What is being asked:
When a line of the material has the word "taken" in it, copy that line.

Supplied material:
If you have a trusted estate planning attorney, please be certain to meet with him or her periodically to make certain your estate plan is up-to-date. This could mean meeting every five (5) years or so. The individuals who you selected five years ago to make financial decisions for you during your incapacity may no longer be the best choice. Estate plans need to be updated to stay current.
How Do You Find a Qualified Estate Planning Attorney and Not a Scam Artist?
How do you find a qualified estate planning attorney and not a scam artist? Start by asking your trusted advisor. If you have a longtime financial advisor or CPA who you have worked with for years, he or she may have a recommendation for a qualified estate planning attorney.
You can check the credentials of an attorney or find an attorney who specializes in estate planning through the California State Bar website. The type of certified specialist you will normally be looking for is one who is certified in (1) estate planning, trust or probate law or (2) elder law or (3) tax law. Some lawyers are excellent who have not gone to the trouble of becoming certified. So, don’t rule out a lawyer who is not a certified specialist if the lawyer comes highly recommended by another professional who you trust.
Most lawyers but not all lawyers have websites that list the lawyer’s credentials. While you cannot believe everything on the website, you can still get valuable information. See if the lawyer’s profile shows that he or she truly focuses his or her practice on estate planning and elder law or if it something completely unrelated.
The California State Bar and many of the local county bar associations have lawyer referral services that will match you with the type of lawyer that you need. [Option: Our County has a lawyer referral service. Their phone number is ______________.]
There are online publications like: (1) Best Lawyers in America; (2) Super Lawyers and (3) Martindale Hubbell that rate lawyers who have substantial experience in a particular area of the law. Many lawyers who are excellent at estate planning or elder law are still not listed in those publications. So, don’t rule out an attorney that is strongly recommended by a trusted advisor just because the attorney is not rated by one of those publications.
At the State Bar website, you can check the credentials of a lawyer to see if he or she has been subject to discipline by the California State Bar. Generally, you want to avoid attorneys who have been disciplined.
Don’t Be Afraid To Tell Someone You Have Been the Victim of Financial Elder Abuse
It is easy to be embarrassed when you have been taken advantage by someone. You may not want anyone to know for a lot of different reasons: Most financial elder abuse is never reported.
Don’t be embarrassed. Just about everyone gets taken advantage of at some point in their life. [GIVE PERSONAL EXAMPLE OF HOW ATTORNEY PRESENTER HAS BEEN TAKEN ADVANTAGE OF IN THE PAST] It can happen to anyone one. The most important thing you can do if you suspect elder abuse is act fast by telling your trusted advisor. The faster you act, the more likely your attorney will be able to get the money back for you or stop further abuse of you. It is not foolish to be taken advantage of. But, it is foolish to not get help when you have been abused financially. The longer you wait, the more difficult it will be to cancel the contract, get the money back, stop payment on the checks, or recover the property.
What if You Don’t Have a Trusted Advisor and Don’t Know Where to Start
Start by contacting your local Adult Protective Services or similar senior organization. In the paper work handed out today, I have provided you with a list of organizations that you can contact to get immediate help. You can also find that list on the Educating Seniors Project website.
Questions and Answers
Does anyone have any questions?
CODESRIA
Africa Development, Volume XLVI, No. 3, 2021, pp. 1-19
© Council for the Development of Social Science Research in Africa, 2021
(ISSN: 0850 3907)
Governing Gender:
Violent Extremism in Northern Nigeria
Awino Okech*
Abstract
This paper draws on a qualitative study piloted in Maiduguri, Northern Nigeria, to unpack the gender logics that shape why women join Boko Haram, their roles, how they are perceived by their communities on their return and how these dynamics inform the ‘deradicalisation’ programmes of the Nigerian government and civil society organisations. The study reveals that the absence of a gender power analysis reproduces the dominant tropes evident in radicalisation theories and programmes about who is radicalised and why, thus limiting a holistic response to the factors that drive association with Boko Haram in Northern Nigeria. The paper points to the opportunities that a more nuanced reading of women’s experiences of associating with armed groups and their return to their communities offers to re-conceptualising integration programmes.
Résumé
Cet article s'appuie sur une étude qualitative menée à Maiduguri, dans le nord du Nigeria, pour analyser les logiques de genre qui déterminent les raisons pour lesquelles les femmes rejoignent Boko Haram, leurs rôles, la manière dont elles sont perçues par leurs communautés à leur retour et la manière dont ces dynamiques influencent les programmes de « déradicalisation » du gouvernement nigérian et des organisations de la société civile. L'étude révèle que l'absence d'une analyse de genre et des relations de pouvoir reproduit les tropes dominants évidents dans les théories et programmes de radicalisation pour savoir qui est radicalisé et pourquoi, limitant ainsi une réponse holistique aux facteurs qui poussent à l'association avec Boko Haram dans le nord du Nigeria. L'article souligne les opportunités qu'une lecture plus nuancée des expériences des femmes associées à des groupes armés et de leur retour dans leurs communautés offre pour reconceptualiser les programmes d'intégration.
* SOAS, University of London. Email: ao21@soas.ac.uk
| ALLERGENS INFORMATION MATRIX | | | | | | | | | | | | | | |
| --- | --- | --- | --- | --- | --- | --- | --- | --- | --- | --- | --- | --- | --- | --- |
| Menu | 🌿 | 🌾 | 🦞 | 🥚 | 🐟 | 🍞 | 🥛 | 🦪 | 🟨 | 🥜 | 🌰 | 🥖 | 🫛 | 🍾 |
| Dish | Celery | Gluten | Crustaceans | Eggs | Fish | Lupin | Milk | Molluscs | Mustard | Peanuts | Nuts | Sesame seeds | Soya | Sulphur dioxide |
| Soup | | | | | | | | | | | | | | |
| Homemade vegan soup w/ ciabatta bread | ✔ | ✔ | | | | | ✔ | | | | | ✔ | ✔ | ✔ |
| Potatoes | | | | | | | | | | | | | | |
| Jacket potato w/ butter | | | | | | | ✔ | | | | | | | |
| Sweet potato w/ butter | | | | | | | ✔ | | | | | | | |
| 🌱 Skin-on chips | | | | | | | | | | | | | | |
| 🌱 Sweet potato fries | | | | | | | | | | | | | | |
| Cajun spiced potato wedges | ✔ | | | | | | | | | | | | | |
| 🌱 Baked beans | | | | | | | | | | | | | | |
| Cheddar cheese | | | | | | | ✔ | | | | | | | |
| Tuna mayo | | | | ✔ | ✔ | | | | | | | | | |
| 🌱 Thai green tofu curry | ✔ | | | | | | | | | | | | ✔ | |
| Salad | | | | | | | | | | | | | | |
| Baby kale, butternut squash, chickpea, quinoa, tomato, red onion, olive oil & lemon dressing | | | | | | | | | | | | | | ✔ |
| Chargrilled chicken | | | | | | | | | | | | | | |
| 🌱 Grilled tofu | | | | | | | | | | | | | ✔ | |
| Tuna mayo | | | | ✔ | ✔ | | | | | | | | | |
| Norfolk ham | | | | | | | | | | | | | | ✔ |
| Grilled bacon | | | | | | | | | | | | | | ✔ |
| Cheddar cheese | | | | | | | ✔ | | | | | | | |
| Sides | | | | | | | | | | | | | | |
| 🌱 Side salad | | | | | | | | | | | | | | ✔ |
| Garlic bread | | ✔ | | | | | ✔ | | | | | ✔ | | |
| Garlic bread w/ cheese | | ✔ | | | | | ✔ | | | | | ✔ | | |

Written answer:
It is easy to be embarrassed when you have been taken advantage by someone. You may not want anyone to know for a lot of different reasons: Most financial elder abuse is never reported.
Don’t be embarrassed. Just about everyone gets taken advantage of at some point in their life. [GIVE PERSONAL EXAMPLE OF HOW ATTORNEY PRESENTER HAS BEEN TAKEN ADVANTAGE OF IN THE PAST] It can happen to anyone one. The most important thing you can do if you suspect elder abuse is act fast by telling your trusted advisor. The faster you act, the more likely your attorney will be able to get the money back for you or stop further abuse of you. It is not foolish to be taken advantage of. But, it is foolish to not get help when you have been abused financially. The longer you wait, the more difficult it will be to cancel the contract, get the money back, stop payment on the checks, or recover the property.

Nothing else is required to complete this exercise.